In Grand Theft Auto, the setting is just as important as the characters. Vice City wouldn't be the game it is without its neon-soaked, cocaine-laced '80s vibe. Grand Theft Auto 5's show business storylines, like the paparazzo quests, only work because of the glitzy faux-Hollywood backdrop. And you couldn't tell a tale like Grand Theft Auto 4's immigrant drama anywhere other than Liberty City.
Accordingly, Rockstar's Leslie Benzies told Develop that when creating a Grand Theft Auto game, "Where is it going to be set is the first question. Then that defines the missions; you're doing different things in LA than in New York or Miami."
But as far as the public knows, that question hasn't been answered yet. According to a report by TechRadar, while "preliminary" development on GTA 6 has begun, the location of the next Grand Theft Auto still hadn't been decided as of 2016, when the article was published. In years past, Rockstar staff took a scouting trip to Tokyo, but ultimately decided against using the Japanese capital as the backdrop.
But that was a while ago, and Rockstar's realized that its satirical take on America is a fundamental part of the series' appeal (although the company did release two Grand Theft Auto: London titles a few years before GTA made the leap to 3D). A rumor has circulated that claims that the next game will take place in both Vice City (GTA's version of Miami) and South America, giving players both a US locale and another one abroad. Rockstar's response? Silence as usual.
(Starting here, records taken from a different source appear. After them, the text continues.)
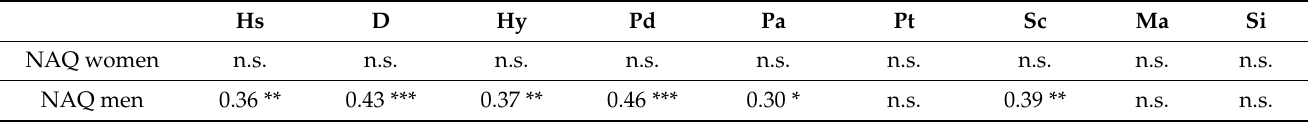
Table 7. Gender differences in correlations between the NAQ and MMPI-2 clinical scales. Hs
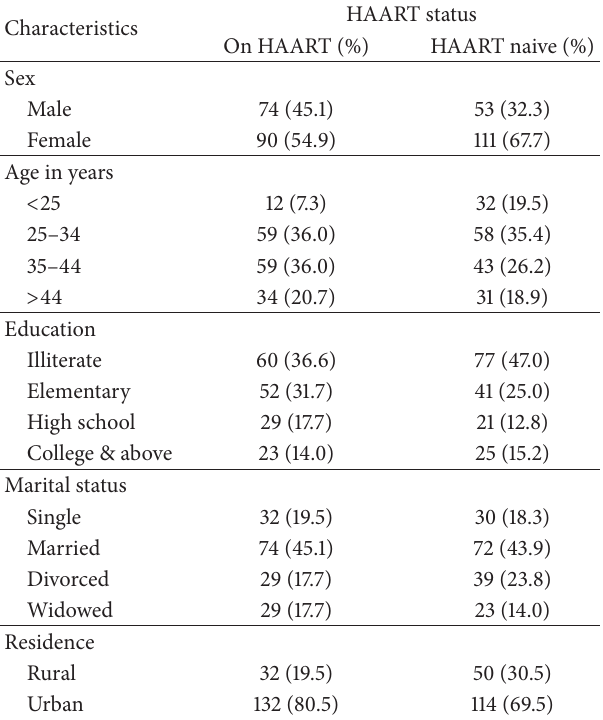
Table 2: Clinical and immunological profile of HIV-1 patients at Debre Tabor Hospital,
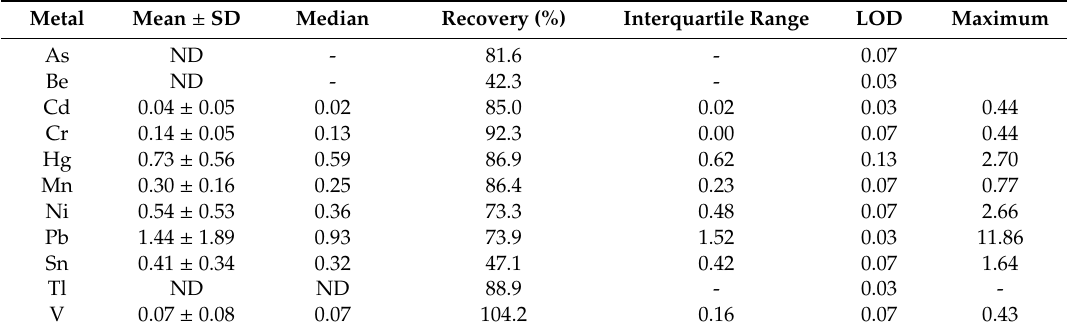
Table 1. Metal concentrations ( µ g / g) in hair of 94 school children living in Tarragona County (2017).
Not enough time has passed
Grand Theft Auto isn't an annual franchise like Call of Duty or Madden. Rockstar doesn't crank them out every year or two. Ever since GTA made the move to 3D, the numbered installments have been few and far between. Grand Theft Auto: Vice City and Grand Theft Auto: San Andreas might've come out one and three years after Grand Theft Auto III, respectively, but those aren't fully-fledged sequels. They're more like spin-offs, using the same engine as their predecessors with some new content thrown in. Mobile installments, like Liberty City Stories and Vice City Stories, use many of the same assets and maps as their console counterparts.
A truly new Grand Theft Auto only comes out a couple of times a decade. After Grand Theft Auto III's 2001 debut, fans had to wait seven years before 2008's Grand Theft Auto 4. Grand Theft Auto 5 didn't come out until 2013 — a five year gap — and the next-generation editions of the same game didn't hit the market until 2014. The PC version of the game arrived even later: players without consoles had to wait until 2015 to cruise Los Santos' crime-ridden streets.
Considering Grand Theft Auto 5's record-setting sales, it's hard to imagine that there's anyone out there who hasn't played GTA 5, and yet many members of the gaming community have only had the opportunity to play for a couple of years. Given Rockstar's typical schedule, we probably won't see Grand Theft Auto 6 until around 2020 — and even that seems like a longshot.
Players haven't finished enjoying everything that Grand Theft Auto 5 has to offer
Even if Rockstar did have Grand Theft Auto 6 locked in and ready to go, there's no guarantee that players would be prepared for it. Close to half a decade after launch, people are still finding new ways to have fun with Grand Theft Auto 5.
Some are busy using GTA 5's filmmaking tools to put together movies. Others use Grand Theft Auto Online's multiplayer infrastructure to assemble motorcycle gangs, to put together parkour-themed race courses, and to challenge each other to complete insane stunts. A group of dedicated conspiracy theorists has dedicated its time to unraveling the sprawling Mount Chiliad Mystery by both investigating the in-game world and by searching Grand Theft Auto 5's code for clues.
On PCs, players are even busier. Grand Theft Auto 5 has a dedicated and productive modding community, and its members are augmenting (and breaking) the game in all kinds of ways. With mods, players can take to Los Santos' skies in Tony Stark's Iron Man armor, play as police officers, travel through time, and catch unsuspecting civilians Pokémon-style.
Chances are, Rockstar is going to be done with Grand Theft Auto 5 well before players are. Take your time with Grand Theft Auto 6, guys. In the meantime, we'll be just fine.